I guess we can pat each other's back on the 5 year plan. Not many people of our age eve considers what's to next year much less work towards it. We can say we're already ahead in that!

Those are all sensible goals you set for yourself. As for me, I'm looking to expand my horizon and focus mainly on a few things such as

  1. Acquisition of new skills (trades, know-how, and language)
  2. Securing a foundation of which I can create a sustainable and growing income (preferably untethered to my geography)
  3. Improving overall health and gaining fitness (I find that abs make socializing easier regardless of age and gender)
  4. Improving my position in Steemit as well as Steemit itself to the best of my ability.

I admire your emphasis on emotions and social skills. While some people like t brush it off as "im just introverted", knowing our flaws and working towards them is a much better initiative.

Be seeing you around and see your change over the years!
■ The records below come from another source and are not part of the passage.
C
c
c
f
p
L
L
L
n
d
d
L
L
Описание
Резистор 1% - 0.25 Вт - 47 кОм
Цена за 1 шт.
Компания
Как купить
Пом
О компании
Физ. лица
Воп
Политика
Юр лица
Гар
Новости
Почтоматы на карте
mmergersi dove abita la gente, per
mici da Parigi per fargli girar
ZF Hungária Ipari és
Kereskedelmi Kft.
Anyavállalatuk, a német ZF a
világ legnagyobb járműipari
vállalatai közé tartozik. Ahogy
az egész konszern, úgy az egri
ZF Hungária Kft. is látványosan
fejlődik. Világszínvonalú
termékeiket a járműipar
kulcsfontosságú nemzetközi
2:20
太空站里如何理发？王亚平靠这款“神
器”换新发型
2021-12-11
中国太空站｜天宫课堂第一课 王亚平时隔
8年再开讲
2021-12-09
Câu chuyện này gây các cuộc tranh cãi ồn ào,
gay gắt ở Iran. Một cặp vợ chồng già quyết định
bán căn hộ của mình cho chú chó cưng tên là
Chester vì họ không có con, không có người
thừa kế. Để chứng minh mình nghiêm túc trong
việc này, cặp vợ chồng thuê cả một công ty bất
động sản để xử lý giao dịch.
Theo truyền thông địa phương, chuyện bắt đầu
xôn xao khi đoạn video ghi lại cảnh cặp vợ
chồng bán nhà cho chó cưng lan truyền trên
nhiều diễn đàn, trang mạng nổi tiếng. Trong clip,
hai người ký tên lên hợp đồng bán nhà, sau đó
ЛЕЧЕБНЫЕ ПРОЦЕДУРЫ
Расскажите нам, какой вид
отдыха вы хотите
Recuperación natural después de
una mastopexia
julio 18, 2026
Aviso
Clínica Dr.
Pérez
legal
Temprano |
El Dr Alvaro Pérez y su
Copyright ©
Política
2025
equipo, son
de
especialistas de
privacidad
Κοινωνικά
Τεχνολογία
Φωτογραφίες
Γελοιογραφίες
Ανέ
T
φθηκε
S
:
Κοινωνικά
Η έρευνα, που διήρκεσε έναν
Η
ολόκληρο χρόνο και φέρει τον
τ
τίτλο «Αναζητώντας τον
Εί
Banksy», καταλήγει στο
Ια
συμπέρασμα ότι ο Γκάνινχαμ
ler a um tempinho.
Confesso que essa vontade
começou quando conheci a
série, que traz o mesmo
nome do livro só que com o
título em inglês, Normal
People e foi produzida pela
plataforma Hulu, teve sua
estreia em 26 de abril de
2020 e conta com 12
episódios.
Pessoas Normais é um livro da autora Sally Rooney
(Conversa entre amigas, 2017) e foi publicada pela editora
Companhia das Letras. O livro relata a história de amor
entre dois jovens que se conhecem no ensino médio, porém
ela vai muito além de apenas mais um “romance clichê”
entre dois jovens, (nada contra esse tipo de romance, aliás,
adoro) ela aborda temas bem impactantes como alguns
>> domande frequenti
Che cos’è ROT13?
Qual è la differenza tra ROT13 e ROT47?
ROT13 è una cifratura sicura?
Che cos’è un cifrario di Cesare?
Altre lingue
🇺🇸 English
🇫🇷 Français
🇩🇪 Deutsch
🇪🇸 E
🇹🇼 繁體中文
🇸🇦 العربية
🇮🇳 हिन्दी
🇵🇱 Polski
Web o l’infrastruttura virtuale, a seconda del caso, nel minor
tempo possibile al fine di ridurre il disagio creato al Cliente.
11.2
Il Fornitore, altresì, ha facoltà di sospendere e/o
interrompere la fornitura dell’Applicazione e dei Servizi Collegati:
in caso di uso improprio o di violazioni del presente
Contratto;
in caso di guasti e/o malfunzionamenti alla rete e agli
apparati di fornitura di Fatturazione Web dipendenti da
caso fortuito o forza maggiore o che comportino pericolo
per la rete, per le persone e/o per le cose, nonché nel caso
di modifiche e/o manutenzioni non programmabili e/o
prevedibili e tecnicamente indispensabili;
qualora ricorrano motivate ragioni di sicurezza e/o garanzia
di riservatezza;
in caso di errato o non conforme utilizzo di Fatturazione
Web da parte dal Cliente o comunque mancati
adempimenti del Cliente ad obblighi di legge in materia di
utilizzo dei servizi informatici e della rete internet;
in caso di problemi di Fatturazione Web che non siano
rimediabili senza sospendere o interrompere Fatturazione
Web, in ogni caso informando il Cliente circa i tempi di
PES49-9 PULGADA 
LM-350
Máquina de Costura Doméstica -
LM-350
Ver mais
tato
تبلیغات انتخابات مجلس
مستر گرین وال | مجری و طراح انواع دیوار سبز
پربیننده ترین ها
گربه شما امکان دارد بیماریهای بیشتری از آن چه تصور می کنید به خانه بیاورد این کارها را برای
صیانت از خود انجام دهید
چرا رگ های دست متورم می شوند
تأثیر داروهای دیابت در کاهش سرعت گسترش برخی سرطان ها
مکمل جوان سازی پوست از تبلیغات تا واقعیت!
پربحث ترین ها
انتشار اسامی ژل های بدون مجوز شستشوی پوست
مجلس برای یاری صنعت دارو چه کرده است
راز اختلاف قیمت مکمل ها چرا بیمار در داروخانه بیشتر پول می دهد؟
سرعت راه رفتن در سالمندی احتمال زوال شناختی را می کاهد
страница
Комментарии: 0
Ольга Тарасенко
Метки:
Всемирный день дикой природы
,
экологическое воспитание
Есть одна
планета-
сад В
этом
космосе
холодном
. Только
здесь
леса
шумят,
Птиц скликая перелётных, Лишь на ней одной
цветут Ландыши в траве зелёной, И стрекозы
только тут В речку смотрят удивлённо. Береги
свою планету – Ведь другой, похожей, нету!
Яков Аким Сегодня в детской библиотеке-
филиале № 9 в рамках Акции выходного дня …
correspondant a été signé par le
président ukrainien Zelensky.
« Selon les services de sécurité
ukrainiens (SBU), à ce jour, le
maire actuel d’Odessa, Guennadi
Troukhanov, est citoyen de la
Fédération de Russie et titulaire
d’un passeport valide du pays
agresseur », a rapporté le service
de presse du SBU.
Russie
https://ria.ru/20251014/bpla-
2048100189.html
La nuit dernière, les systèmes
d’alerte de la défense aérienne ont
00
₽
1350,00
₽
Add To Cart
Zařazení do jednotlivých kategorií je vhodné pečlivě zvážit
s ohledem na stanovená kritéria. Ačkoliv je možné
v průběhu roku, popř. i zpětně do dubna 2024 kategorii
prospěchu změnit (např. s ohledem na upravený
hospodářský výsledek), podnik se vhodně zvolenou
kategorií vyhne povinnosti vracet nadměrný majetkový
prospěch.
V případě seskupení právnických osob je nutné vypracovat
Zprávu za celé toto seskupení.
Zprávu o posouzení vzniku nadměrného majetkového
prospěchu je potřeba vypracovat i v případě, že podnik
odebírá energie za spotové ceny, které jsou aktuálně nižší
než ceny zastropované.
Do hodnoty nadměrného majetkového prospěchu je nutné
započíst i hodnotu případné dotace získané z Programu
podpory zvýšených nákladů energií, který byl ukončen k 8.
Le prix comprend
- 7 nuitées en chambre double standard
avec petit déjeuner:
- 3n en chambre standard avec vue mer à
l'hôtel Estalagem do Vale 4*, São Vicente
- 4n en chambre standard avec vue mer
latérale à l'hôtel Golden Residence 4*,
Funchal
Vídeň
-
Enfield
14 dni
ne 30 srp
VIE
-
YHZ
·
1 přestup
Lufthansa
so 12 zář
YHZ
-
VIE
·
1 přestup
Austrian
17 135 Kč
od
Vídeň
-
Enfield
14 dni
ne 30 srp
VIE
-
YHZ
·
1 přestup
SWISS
PS. Take care of yourself first, prince charming comes much easier when you've got your stuff in control

Reading your recent posts I realized how lucky I've been in my early life. And even now, with a family, two kids, own business and garden, even with all the worries and struggles those things bring, I cannot begin to imagine what it could be to have no one to talk to and share, or to spend my days not leaving the house.

What I think could help you is to find a passion. I have several (too much at times, I feel!) and each and every waking moment I'm not busy with something else, I spend dedicated to those passions of mine!

Thank you for responding and I agree, one of the main reasons I've been wandering around so lost is because I cannot find something I am passionate about. I understand that is part of the depression but I have to find something in order to combat the depression, so it's a vicious cycle! I am going to try to expand my horizons when I go to Minneapolis... to use that as a starting point so to speak because there are so many more opportunities there!